The Langoliers (1995)
Some people disappear from a plane, some other people argue about it, one of these people gets eaten by angry space meatballs, the end. A terrible reminder that the worst King has always been sci-fi King, this three-hour duffer has more in common with the appalling 'shouting ensemble' disaster films of the 70s than anything 'one' might wish to watch with one's 'TV dinner'. The result? A miniseries so volcanically dull you had to prick your telly with a fork, like a baked potato, to let the yawns out.
The Institute (2025)
A tyrannical bootcamp for telekinetic children, you say? With a small-town backdrop, federal bastardry and eccentrics in plaid prophesying on porches? Why, 'tis season four of Stranger Things! Except it isn't. Welcome, instead, to a very solemn eight-part thriller, in which awful things happen slowly to good actors (not least Joe Freeman, son of Martin Freeman and Amanda Abbington) and YA friendships bloom despite the presence of lines of the 'you are about to participate in saving the world!' variety. It is, if you will, Stranger Kings.
The Tommyknockers (1993)
Nothing says 1993 like Jimmy Smits being punched by an alien while shouting 'Woah' in chinos. And so it proved with this confounding oddity, a sci-fi potboiler that cartwheels into the 'actually hugely watchable' category by virtue of everything from acting to special effects being coated in an almost certainly accidental layer of camp. Cue swirling green gas, comedy dogs, cursed shrubbery, killer dolls, xenomorphs tiptoeing gingerly around a cardboard spaceship and the line, 'I'm gonna nuke you!'
Salem's Lot (1979)

Data:

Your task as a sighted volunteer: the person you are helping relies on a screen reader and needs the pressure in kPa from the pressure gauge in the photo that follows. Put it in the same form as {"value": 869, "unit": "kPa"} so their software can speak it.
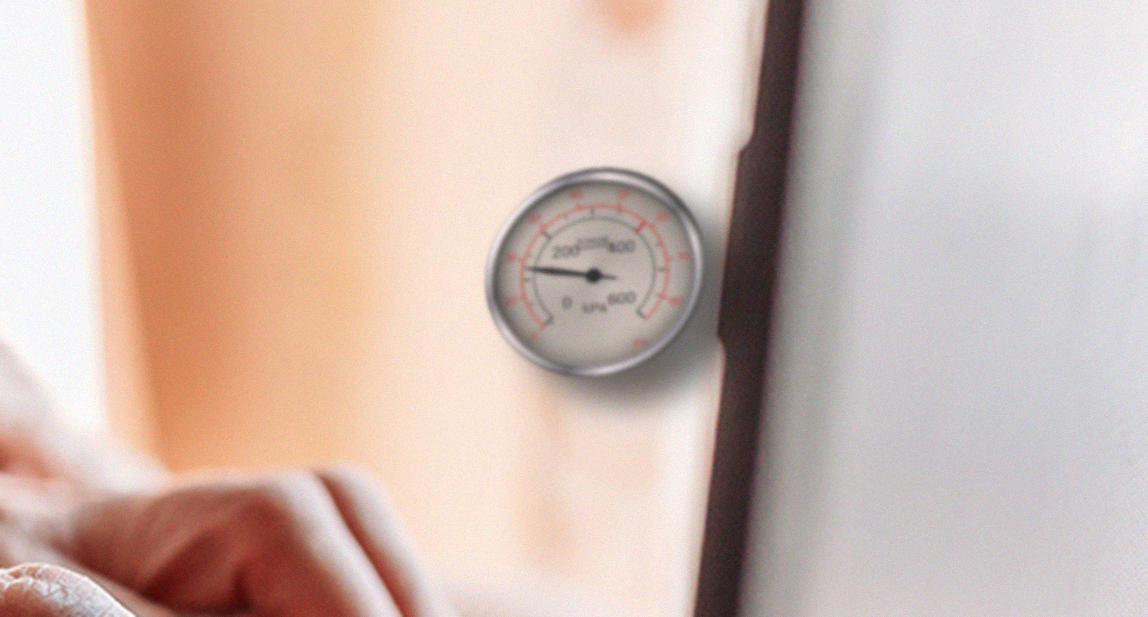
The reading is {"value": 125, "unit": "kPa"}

...

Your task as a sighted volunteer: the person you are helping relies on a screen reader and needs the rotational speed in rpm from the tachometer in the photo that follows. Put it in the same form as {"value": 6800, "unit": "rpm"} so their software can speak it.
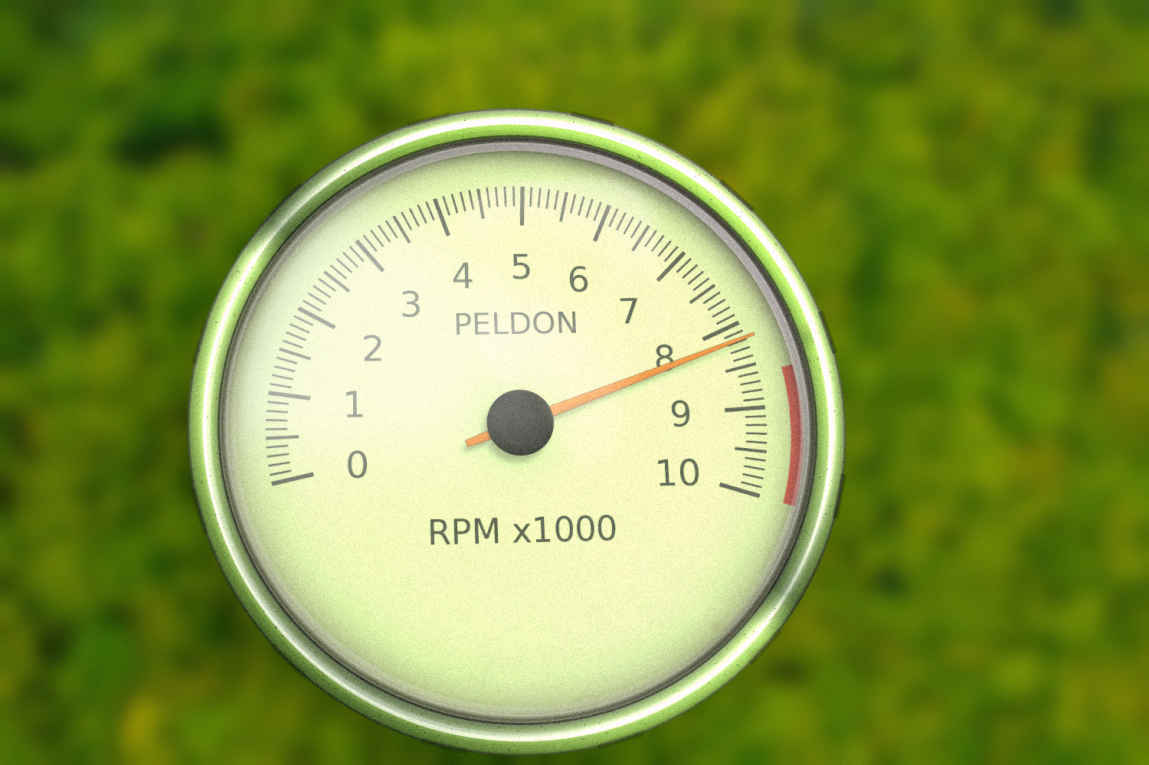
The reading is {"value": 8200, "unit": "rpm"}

Problems to work on:
A. List every title heading in the page text, each with the year shown beside it.
B. According to the page text, why does The Tommyknockers land in the "actually hugely watchable" category?

Answers for the exercise:
A.
The Langoliers (1995)
The Institute (2025)
The Tommyknockers (1993)
Salem's Lot (1979)

B. It lands there because everything in it, from the acting to the special effects, is coated in a layer of camp that the text calls almost certainly accidental.